The EU’s Commissioner for financial services, Mairead McGuinness, criticized member states for weakening EU laws aimed at managing failing lenders and preventing taxpayer bailouts for crisis-hit banks. McGuinness expressed disappointment at a legislative redraft produced by finance ministers on June 19, which she believes adds unnecessary complexity and does not improve financial stability, level the playing field, enhance depositor protection, or reduce the use of taxpayers’ money. She noted that the amendments made by the Council are a step backwards and suggested that banking nationalism is resurfacing, undermining efforts for a unified set of rules following the 2008 financial crisis.

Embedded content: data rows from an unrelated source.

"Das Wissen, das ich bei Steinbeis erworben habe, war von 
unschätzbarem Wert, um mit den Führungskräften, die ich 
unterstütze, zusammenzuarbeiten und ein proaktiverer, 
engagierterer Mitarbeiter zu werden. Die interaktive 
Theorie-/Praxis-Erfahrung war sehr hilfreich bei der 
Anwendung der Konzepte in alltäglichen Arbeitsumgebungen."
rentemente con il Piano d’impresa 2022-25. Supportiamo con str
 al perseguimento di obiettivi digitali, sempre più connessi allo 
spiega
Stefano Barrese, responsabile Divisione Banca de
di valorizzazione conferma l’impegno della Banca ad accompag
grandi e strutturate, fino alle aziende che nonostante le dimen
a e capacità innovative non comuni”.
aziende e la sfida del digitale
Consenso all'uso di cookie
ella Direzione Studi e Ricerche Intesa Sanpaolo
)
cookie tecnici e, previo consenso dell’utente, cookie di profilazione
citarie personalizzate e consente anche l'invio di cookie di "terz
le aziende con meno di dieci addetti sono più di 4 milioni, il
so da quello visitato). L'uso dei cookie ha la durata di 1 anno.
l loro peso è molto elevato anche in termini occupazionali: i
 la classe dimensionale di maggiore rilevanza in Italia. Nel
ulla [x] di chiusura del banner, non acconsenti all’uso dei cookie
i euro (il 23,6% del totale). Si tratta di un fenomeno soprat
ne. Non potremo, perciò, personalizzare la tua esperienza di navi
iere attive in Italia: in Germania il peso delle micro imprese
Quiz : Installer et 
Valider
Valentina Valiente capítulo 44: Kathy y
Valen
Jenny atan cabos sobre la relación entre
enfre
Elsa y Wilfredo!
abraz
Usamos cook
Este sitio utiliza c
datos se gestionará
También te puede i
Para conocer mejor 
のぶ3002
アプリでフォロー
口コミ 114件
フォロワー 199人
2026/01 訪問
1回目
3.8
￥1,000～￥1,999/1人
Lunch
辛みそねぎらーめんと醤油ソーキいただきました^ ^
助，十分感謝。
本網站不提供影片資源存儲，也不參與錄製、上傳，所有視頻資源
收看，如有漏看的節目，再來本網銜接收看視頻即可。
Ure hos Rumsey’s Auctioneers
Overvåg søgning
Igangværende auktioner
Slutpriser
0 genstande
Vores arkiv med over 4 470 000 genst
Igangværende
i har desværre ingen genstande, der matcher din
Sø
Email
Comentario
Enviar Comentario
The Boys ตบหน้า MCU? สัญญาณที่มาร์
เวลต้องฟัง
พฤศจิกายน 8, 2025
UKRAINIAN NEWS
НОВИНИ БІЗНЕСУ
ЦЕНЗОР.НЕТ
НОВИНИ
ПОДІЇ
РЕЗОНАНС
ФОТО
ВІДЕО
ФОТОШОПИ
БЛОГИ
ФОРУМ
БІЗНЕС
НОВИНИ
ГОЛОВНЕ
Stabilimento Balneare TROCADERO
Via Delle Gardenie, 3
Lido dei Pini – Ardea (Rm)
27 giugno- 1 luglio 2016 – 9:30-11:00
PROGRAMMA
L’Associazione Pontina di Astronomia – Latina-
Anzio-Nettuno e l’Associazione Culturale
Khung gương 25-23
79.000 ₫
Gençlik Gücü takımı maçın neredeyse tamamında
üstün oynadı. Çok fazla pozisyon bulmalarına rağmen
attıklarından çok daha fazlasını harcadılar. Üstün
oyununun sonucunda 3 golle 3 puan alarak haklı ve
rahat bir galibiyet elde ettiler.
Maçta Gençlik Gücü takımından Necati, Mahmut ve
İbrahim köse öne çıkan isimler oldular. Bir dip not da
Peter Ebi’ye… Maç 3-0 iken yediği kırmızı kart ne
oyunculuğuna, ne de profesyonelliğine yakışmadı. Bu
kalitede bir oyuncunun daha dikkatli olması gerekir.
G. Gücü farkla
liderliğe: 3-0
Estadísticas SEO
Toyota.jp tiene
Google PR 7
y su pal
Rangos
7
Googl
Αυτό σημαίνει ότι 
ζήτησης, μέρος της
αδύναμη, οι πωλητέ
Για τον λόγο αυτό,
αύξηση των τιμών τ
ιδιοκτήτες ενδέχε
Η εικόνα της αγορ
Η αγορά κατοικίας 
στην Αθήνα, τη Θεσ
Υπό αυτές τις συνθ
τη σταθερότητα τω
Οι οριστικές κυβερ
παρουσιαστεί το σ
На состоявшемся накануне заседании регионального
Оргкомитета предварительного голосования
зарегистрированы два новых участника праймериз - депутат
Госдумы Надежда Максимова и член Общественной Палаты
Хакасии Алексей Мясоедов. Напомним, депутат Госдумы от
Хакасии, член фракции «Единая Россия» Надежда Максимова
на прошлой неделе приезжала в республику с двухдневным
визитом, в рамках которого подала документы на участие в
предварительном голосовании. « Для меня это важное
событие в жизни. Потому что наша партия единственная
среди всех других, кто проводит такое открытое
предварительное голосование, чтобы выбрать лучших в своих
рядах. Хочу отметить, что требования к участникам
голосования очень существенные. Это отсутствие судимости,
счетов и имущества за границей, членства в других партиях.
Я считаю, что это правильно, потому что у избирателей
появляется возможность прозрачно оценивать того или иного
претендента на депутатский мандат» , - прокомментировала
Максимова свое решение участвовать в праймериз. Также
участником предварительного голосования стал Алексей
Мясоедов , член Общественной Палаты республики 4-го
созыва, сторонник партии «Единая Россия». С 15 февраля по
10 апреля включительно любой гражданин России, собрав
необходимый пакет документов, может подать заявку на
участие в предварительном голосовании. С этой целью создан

Following the collapse of lenders like Dexia in 2011, EU laws were implemented to ensure that banks bear the consequences of their own failures and can be resolved by regulators without disrupting the financial system. An update proposed by the Commission in April 2023 aimed to address loopholes that allowed smaller and medium-sized banks to receive public funds when they collapse, as evidenced by Italy’s Banca Popolare di Vicenza and Veneto Banca in 2017. The proposed update needs to be agreed upon by the Council and lawmakers from the new European Parliament, with a text approved by MEPs before the June elections receiving praise from McGuinness. However, the Council’s version grants national authorities more control over the EU’s Single Resolution Board and eliminates provisions for managing failing banks based on economic merit.

Vincent Van Peteghem, the Belgian minister of finance who chaired the talks, stated on June 19 that the Council’s redraft represents a significant step forward in creating a more integrated and effective crisis management framework. He highlighted the agreement as a success for the Belgian Presidency, acknowledging the complexities and sensitivities of the file. The agreement is expected to bring benefits to financial stability and depositor protection, according to Van Peteghem. McGuinness, however, remains critical of the Council’s amendments, arguing that they do not serve to enhance financial stability, protect depositors, or prevent the use of taxpayers’ money in the event of bank failures.

McGuinness emphasized the importance of holding failing banks accountable for their actions and ensuring that they are managed appropriately by regulatory bodies without the need for taxpayer bailouts. The proposed update by the Commission was designed to close loopholes that allowed certain banks to receive public funds when they collapse, as was the case with banks like Banca Popolare di Vicenza and Veneto Banca in Italy. McGuinness praised the text approved by MEPs for addressing these issues effectively, but she expressed disappointment in the Council’s redraft, which she believes gives national authorities too much power over the resolution of failing banks.

In conclusion, McGuinness’s criticism of the Council’s amendments to EU financial laws highlights the need for member states to prioritize financial stability, depositor protection, and the prevention of taxpayer-funded bailouts for failing banks. The ongoing debates surrounding the management of crises in the banking sector underscore the challenges of balancing national interests with EU-wide regulations. Moving forward, it will be essential for policymakers to work collaboratively to ensure that the EU’s financial regulations are effective, transparent, and ultimately serve the interests of all stakeholders in the European financial system.